An Schnittstellen stehen auf der Rückseite des Mac Studio zur Verfügung: 1x 10-Gbit-Ethernet, 4x Thunderbolt 4, 2x USB-A, 1x HDMI, 1x 3,5-Millimeter-Kopfhöreranschluss (mit Unterstützung für Kopfhörer mit hoher Impedanz). An der Vorderseite gibt es zusätzlich 2x USB-C-Anschlüsse (M1 Max) bzw. 2x Thunderbolt-4-Ports (M1 Ultra) sowie einen SDXC-Kartensteckplatz (UHS-II).

Den Mac Studio gibt es mit folgenden Prozessoren:

• M1 Max mit 10-Core-CPU, 24-Core-GPU und 16-Core-Neural-Engine (bis zu 64 GB RAM)
• M1 Max mit 10-Core-CPU, 32-Core-GPU und 16-Core-Neural-Engine (bis zu 64 GB RAM)

• M1 Ultra mit 20-Core-CPU, 32-Core-GPU und 32-Core-Neural-Engine (bis zu 128 GB RAM)
• M1 Ultra mit 20-Core-CPU, 64-Core-GPU und 32-Core-Neural-Engine (bis zu 128 GB RAM)

SSD-Laufwerke stehen in Speicherkapazitäten von 512 GB, 1 TB, 2 TB, 4 TB und 8 TB zur Auswahl. Zur weiteren Ausstattung gehören WLAN 6 (802.11ax), Bluetooth 5.0 und Lautsprecher. Der Mac Studio kann gleichzeitig bis zu fünf Bildschirme ansteuern.

 
Mac Studio
 
Mac Studio: Die Schnittstellen der Rückseite.
Bild: Apple.

 

"Mit einer quadratischen Grundflächevon weniger als 20 cm bei einer Höhe von nur 9,4 cm nimmt der Mac Studio nur sehr wenig Platz ein und passt perfekt unter die meisten Displays. Der Mac Studio verfügt außerdem über ein innovatives Wärmemanagement-System, das eine außergewöhnliche Leistung möglich macht.

Das einzigartige System aus doppelseitigen Lüftern, präzise platzierten Luftstromkanälen und über 4.000 Perforationen auf der Rück- und Unterseite des Gehäuses leitet die Luft durch die internen Komponenten und trägt zur Kühlung der Hochleistungs-Chips bei. Dank der Effizienz der Apple Chips bleibt der Mac Studio selbst bei höchster Arbeitsbelastung unglaublich leise", so Apple weiter.
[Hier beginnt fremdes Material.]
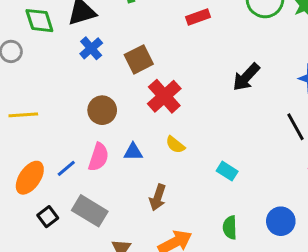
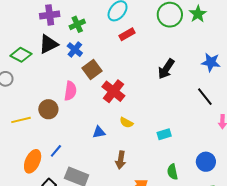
green diamond: (39, 21) -> (21, 55), turned -35
blue cross: (91, 48) -> (75, 50), moved
brown circle: (102, 110) -> (48, 109), moved
pink semicircle: (99, 157) -> (70, 91), moved
cyan rectangle: (227, 171) -> (164, 134), turned -40

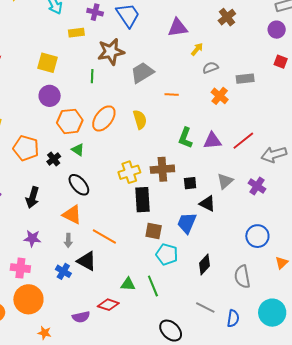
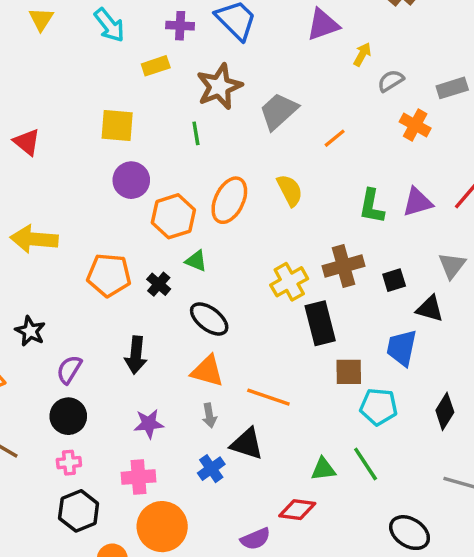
orange line: (172, 94) -> (335, 138), turned -32
blue cross: (63, 271) -> (211, 469), turned 35

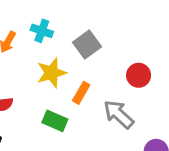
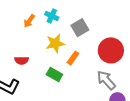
red circle: (139, 75) -> (111, 50), size x1.6
gray arrow: (119, 114) -> (106, 80), moved

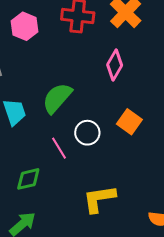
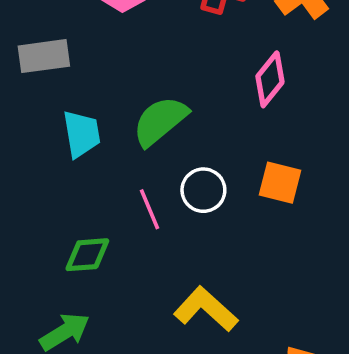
orange square: (129, 122) -> (280, 183), turned -30
yellow L-shape: (99, 199) -> (206, 309), turned 42

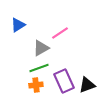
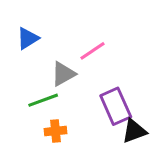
green line: (39, 68) -> (43, 100), moved
purple rectangle: (64, 81) -> (116, 106), moved

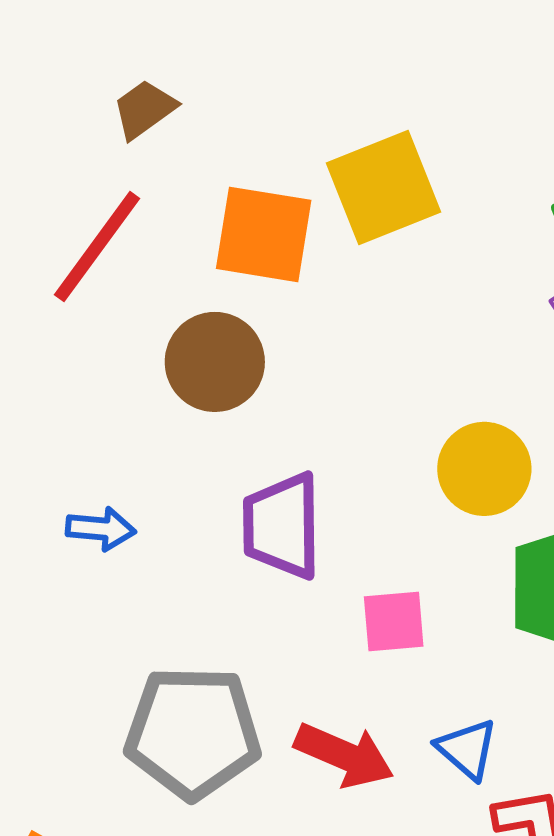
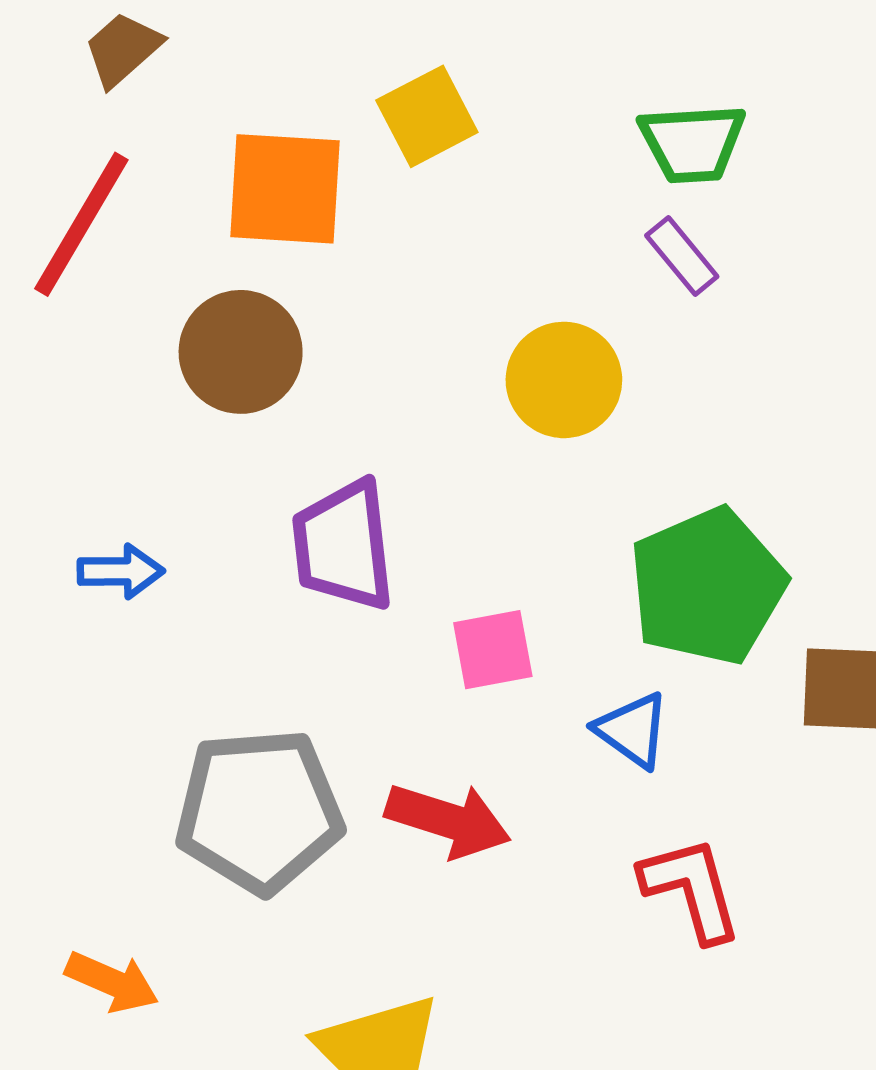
yellow square: (383, 187) -> (427, 116), size x0.7
yellow circle: (484, 469) -> (564, 380), moved
blue triangle: (467, 749) -> (632, 730), moved

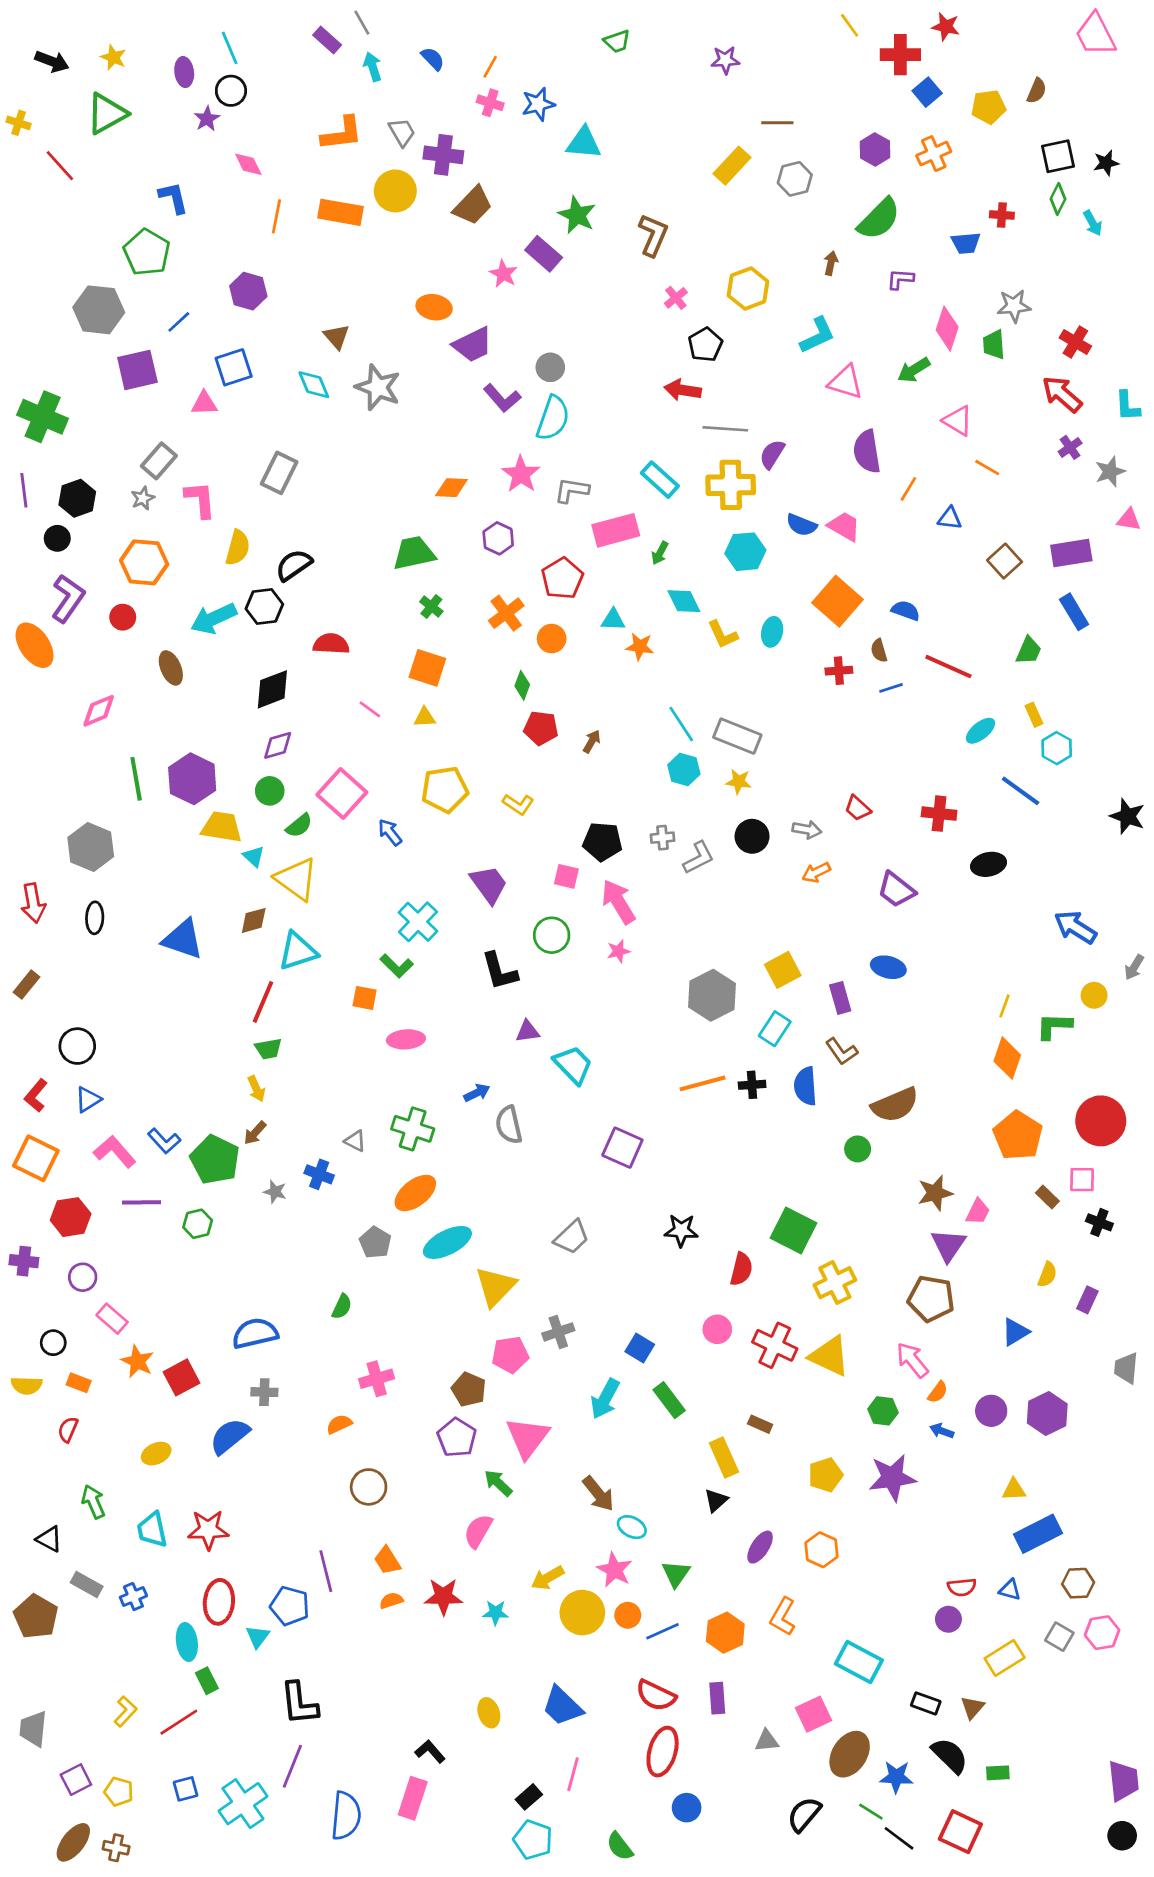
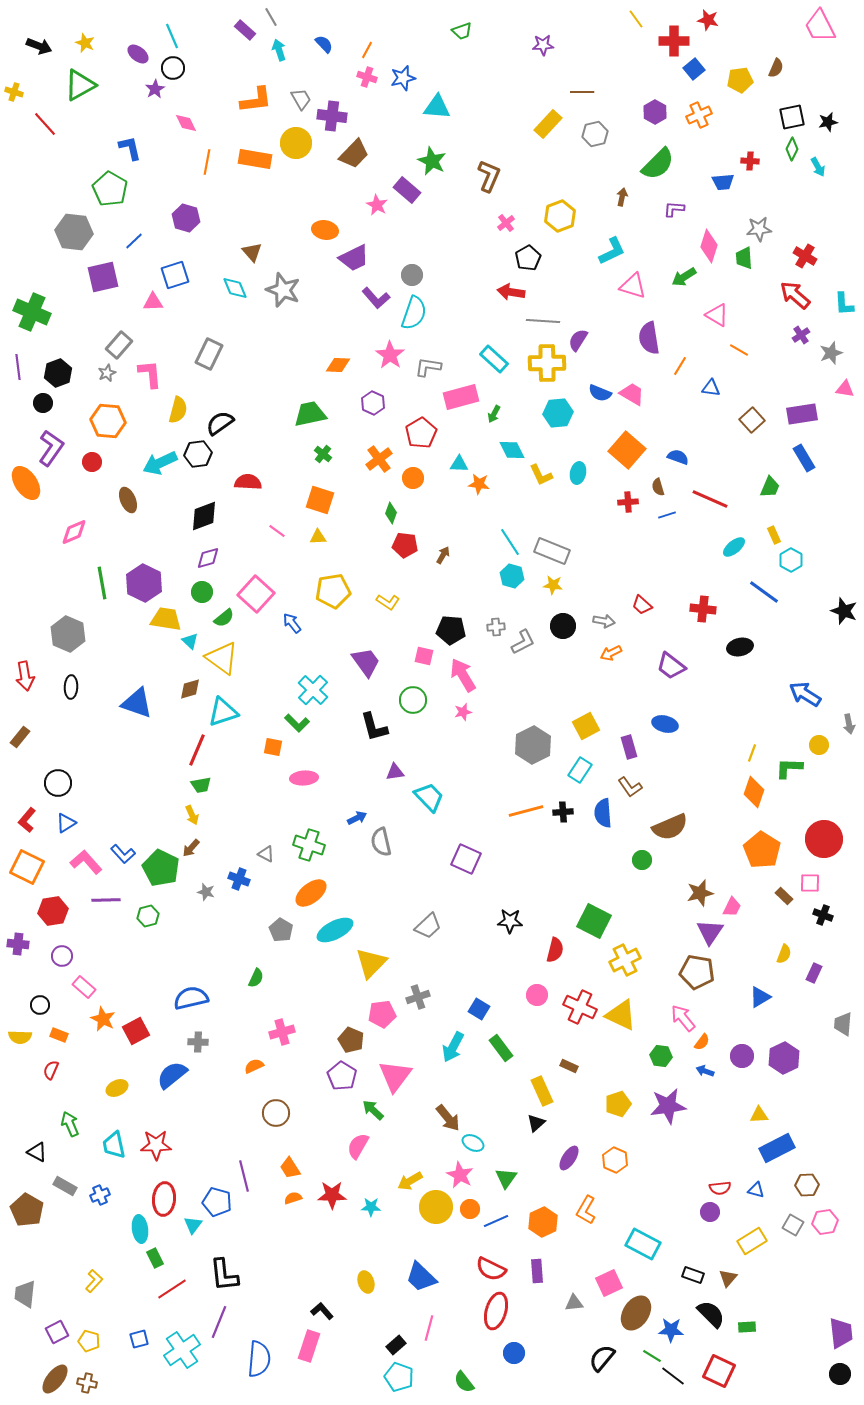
purple ellipse: (184, 72) -> (138, 54), turned -45
gray arrow: (1134, 967) -> (849, 724), turned -42
red line: (179, 1722) -> (172, 1289), moved

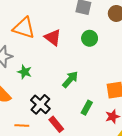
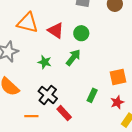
green circle: (90, 38) -> (81, 33), moved
green star: (25, 72) -> (45, 62), moved
green arrow: (70, 79) -> (73, 57), moved

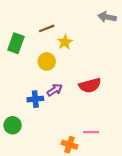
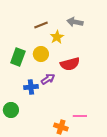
gray arrow: (107, 17) -> (75, 22), moved
green rectangle: (16, 43) -> (18, 57), moved
red semicircle: (90, 85) -> (70, 64), moved

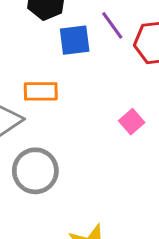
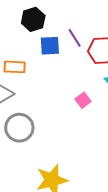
orange rectangle: (41, 91) -> (15, 67), moved

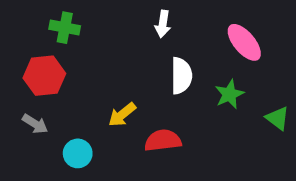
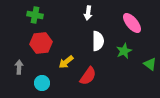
red hexagon: (44, 76) -> (41, 43), moved
gray arrow: (35, 124) -> (19, 67), turned -120
red semicircle: (163, 140) -> (88, 76), turned 132

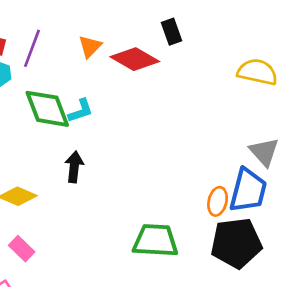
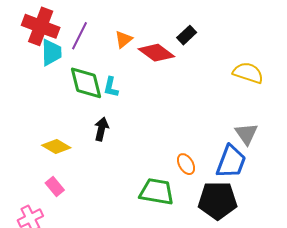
black rectangle: (172, 32) -> (187, 35), turned 60
cyan L-shape: (80, 111) -> (111, 87), turned 115
orange ellipse: (218, 201) -> (186, 164), moved, turned -50

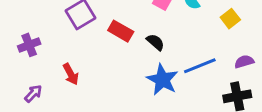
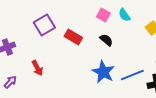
black semicircle: (155, 42) -> (106, 40), moved
blue line: (200, 66) -> (132, 75), moved

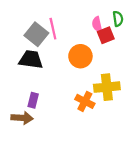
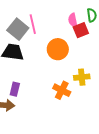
yellow cross: (107, 87) -> (82, 77), size x0.7

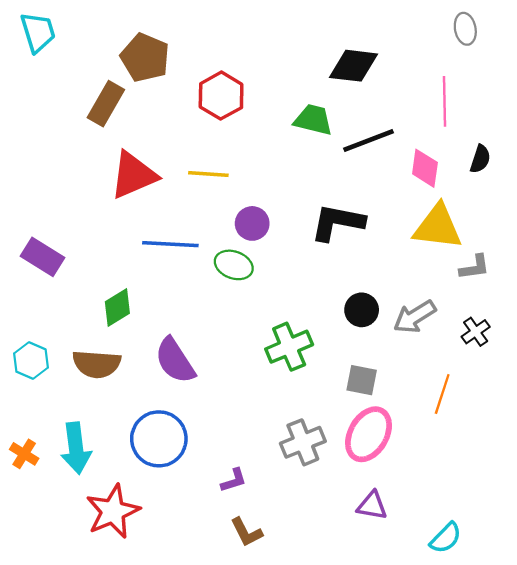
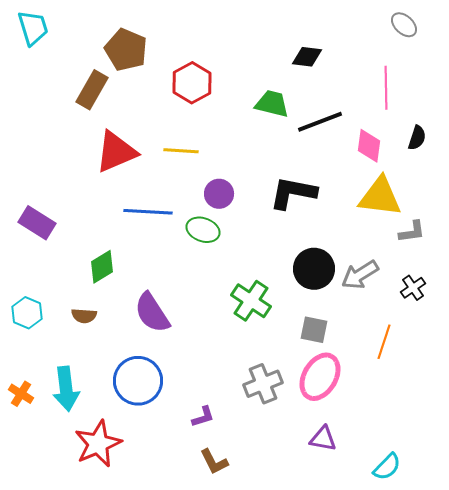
gray ellipse: (465, 29) -> (404, 25), turned -36
black diamond: (354, 66) -> (307, 57), size x0.7
black circle: (362, 310) -> (314, 269), size x1.4
green cross: (289, 347) -> (251, 301), turned -33
brown semicircle: (97, 364) -> (84, 316), size x0.6

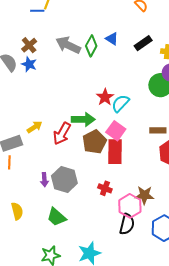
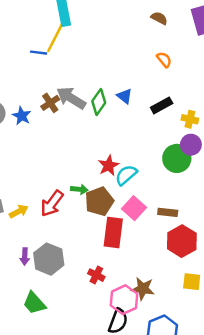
brown cross: (29, 45) -> (50, 103), moved
green arrow: (83, 119) -> (79, 189), size x0.6
yellow arrow: (35, 127) -> (19, 211), moved
pink square: (116, 131) -> (134, 208), moved
brown pentagon: (94, 142) -> (99, 201), moved

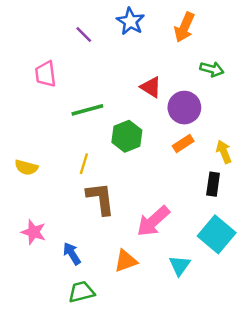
Eingabegeräte werden nicht mitgeliefert. Der Mac Studio kann ab sofort bestellt werden, die Auslieferung startet am 18. März.

Nachtrag: In der Datenbank der Benchmark-Software Geekbench wurde ein erstes Testergebnis des M1 Ultra hochgeladen. Demnach kommt der 20-Kern-Prozessor auf eine Single-Core-Punktzahl von knapp 1800 und auf eine Multi-Core-Punktzahl von etwa 24.000. Zum Vergleich: Der Xeon-Mac-Pro mit 28 Kernen erreicht lediglich 1150 bzw. 19.950 Punkte. Während der Mac Pro mit 28 Kernen satte 14.549 Euro (aufwärts) kostet, gibt es den Mac Studio mit M1 Ultra bereits ab 4599 Euro.

2. Nachtrag: Die Nachfrage ist offenbar enorm: Beim Mac Studio mit M1 Ultra beträgt die Lieferzeit inzwischen 2 Monate. Bei den Konfigurationen mit M1 Max sind es zwischen 2 Wochen und 2 Monate.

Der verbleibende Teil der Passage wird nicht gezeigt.